This is a fantastic read on the Boeing 737 Max situation.

I’ll say it again: In the 737 Max, the engine nacelles themselves can, at high angles of attack, work as a wing and produce lift. And the lift they produce is well ahead of the wing’s center of lift, meaning the nacelles will cause the 737 Max at a high angle of attack to go to a higher angle of attack. This is aerodynamic malpractice of the worst kind.

It is very interesting to hear from someone who knows this space what the 737 Max was trying to achieve in it’s design.

In a pinch, a human pilot could just look out the windshield to confirm visually and directly that, no, the aircraft is not pitched up dangerously. That’s the ultimate check and should go directly to the pilot’s ultimate sovereignty. Unfortunately, the current implementation of MCAS denies that sovereignty. It denies the pilots the ability to respond to what’s before their own eyes.
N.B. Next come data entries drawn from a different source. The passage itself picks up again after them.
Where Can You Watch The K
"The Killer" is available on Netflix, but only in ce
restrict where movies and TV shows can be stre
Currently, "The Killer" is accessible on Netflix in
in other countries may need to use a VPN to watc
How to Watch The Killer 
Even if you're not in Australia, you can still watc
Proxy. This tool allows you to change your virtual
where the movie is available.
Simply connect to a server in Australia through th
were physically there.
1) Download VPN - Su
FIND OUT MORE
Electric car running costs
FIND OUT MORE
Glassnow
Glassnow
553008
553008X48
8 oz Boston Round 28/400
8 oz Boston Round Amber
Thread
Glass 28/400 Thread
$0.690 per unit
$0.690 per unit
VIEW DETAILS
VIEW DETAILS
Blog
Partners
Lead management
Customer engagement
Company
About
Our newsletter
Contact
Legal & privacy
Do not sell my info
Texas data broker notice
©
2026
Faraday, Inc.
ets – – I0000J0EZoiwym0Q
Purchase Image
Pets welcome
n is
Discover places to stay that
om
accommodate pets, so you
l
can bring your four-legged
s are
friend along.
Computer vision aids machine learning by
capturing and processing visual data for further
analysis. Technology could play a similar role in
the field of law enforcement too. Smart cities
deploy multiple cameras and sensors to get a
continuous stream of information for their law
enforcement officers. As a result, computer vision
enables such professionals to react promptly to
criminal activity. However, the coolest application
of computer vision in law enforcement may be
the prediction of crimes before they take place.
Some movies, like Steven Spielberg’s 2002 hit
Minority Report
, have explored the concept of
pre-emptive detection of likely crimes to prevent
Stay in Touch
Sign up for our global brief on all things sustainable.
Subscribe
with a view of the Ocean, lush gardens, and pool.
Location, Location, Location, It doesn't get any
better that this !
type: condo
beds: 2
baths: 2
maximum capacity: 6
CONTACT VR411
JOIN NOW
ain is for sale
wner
So Boeing essentially had unworkable hardware and said Hey, we’ll fix it in the software!”. But then the software doesn’t let the pilot work the way all other planes let them work.

So Boeing produced a dynamically unstable airframe, the 737 Max. That is big strike No. 1. Boeing then tried to mask the 737’s dynamic instability with a software system. Big strike No. 2. Finally, the software relied on systems known for their propensity to fail (angle-of-attack indicators) and did not appear to include even rudimentary provisions to cross-check the outputs of the angle-of-attack sensor against other sensors, or even the other angle-of-attack sensor. Big strike No. 3.

Anyone writing software that can mean life and death should make sure to learn from this situation.